This unfortunately doesn't alleviate the bug highlighted in the original post, since it does not prevent clients from maliciously gaining access to private members of distributed classes, as long as they can guess the name of the private member. Has anyone tested if this technique works for methods as well?
Regards,
-Troy
Afterthought...
I guess you could hide private members inside a private static inner class... there would be no way to extend the class to exploit this bug. Don't know if I'd recommend it unless it was appropriate to the implementation though. Then again, if it's all private, then it's implementation detail and so up to the developer, so whatever works...
I can see it now...
class C {
private static Cup {
public int x = 10;
}
private Cup protector = new Cup();
public int getX() {
return protector.x;
}
}
If you have:
class C
{
private int x;
}
class D extends C
{
int x=20;
}
Then there are two variables called x, not one.
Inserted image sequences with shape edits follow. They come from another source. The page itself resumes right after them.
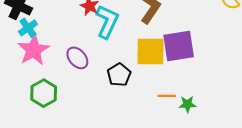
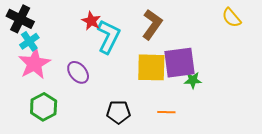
black pentagon: (119, 75) -> (118, 112), moved, turned 30
green star: (187, 104) -> (193, 80), moved

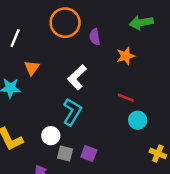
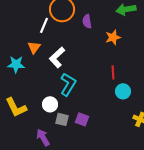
white line: (15, 38) -> (44, 25), moved
white L-shape: (77, 77) -> (57, 57), moved
red line: (126, 98) -> (113, 72), turned 64

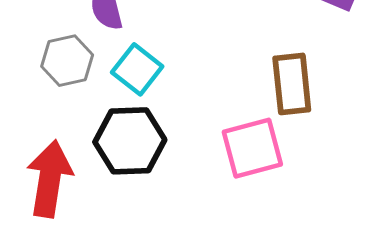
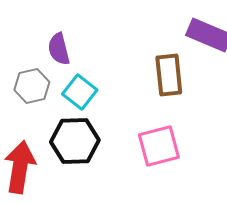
brown rectangle: (292, 84) -> (169, 75), moved

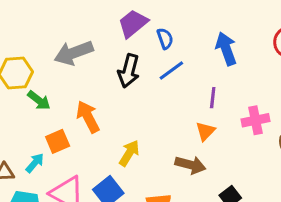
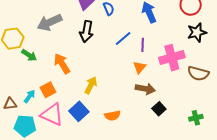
blue line: (171, 70) -> (123, 38), moved
pink cross: (256, 120) -> (172, 58), size x1.4
orange square: (58, 141) -> (48, 90), moved
brown arrow: (190, 165) -> (145, 89), moved

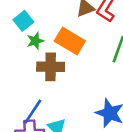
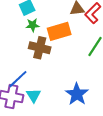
orange rectangle: (70, 41) -> (59, 31), turned -60

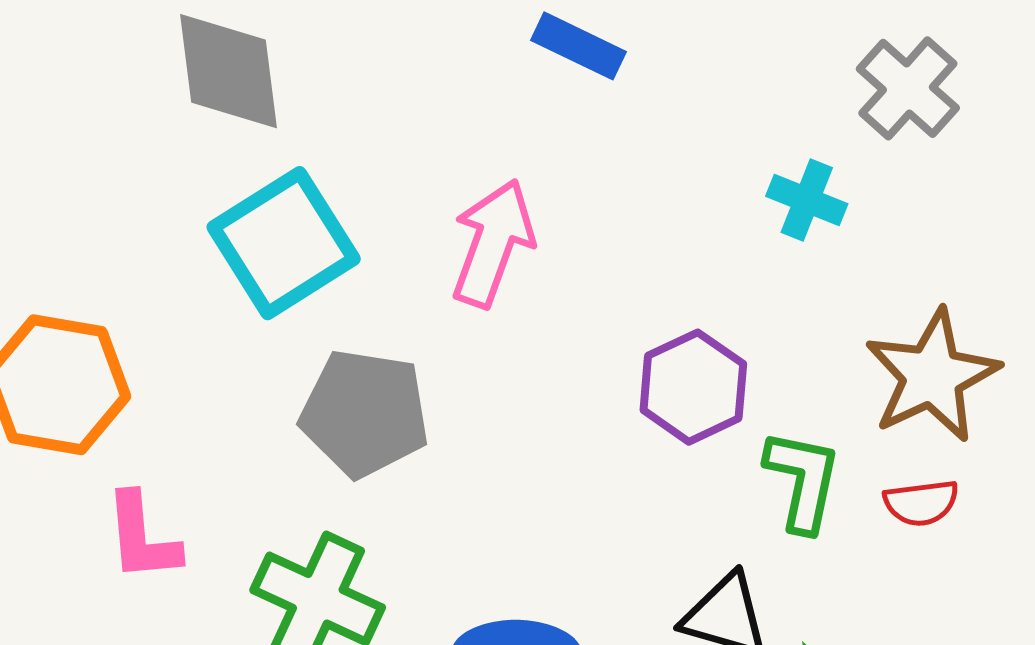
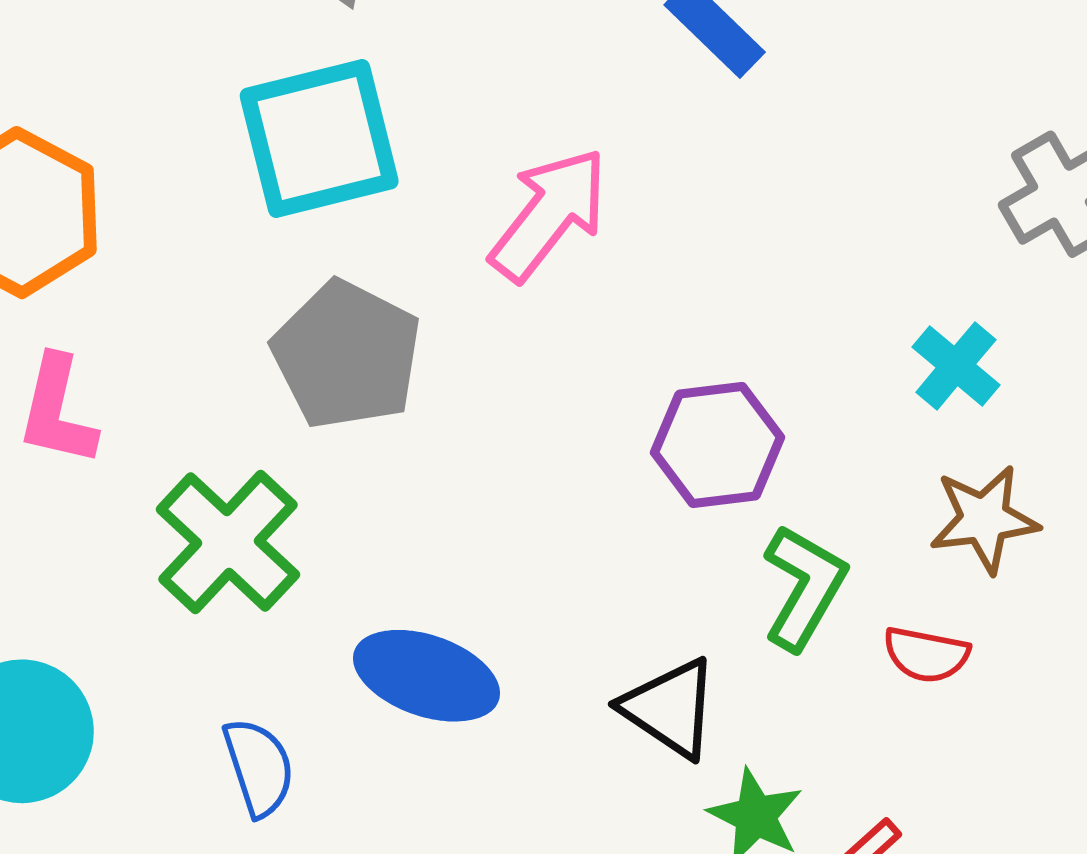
cyan cross: (807, 200) -> (956, 366), moved
brown star: (932, 376) -> (984, 519), size x0.7

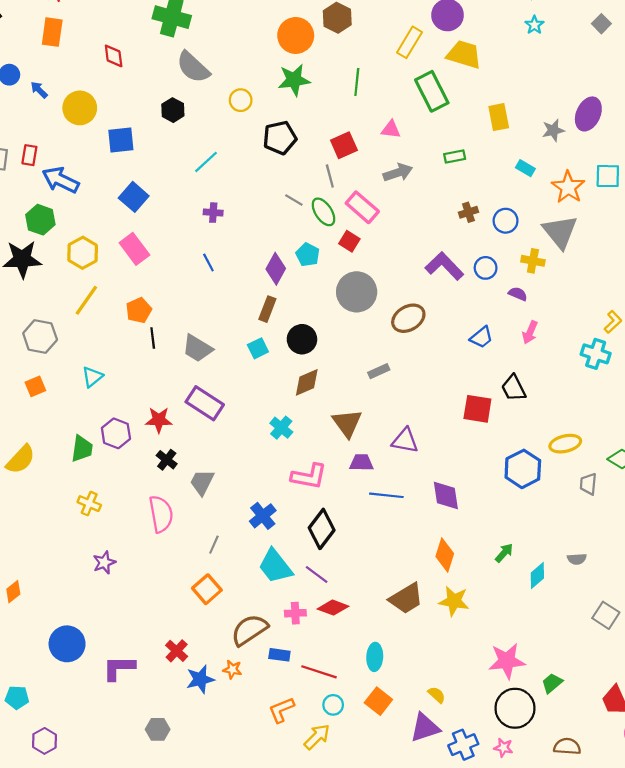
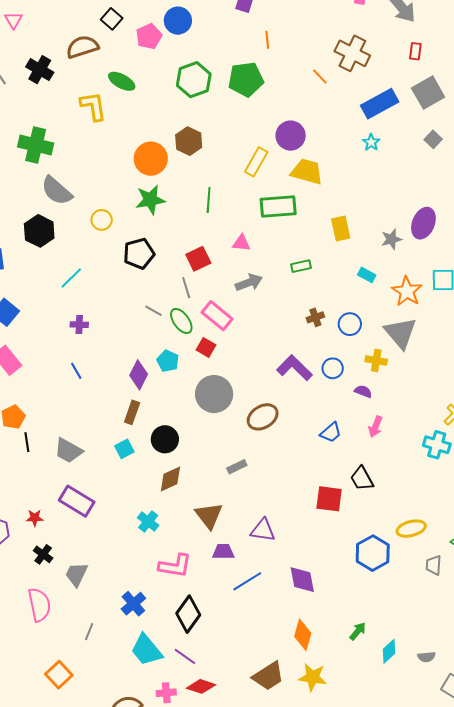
green rectangle: (432, 91) -> (278, 206), turned -66
black hexagon: (173, 110) -> (39, 231), size x1.4
red star: (159, 420) -> (35, 518), size x0.7
blue line: (386, 495) -> (247, 581), turned -36
gray semicircle: (577, 559) -> (426, 657), moved
orange square: (207, 589) -> (59, 675), moved

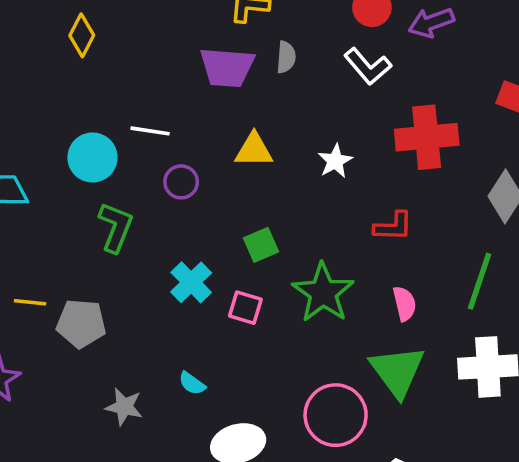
The second one, defined in D, has package visibility (because there is no access modifier), which is why it can be seen from other classes.
It's a simple rule: wherever you specify the variable's type, i.e., 'int x', you are redeclaring it, and it cannot be the same as any previously declared variable.
ricky_clarkson said>Then there are two variables called x, not one. The second one, defined in D, has package visibility...You might want to re-read this thread. Everyone agrees with what you just said. That is not the problem.
> To "chen chen", thanks for bring this to light.
> To "Troy", thanks for doing the research. But I don't
> understand what you meant by
> >composition technique
> Could you or someone demostrate how to protect our
> "privates" ?
Try using java -verify YourClass. That'll force runtime verification of bytecode. Very useful when running untrusted code :)
Thanks for resurrecting a 2-year-old thread.
> Thanks for resurrecting a 2-year-old thread.:) The bug is approaching it's 4th birthday. We should all chip in and buy it something nice.... Who's got the card? I've got to sign it, still.
Thanks for keeping it alive :)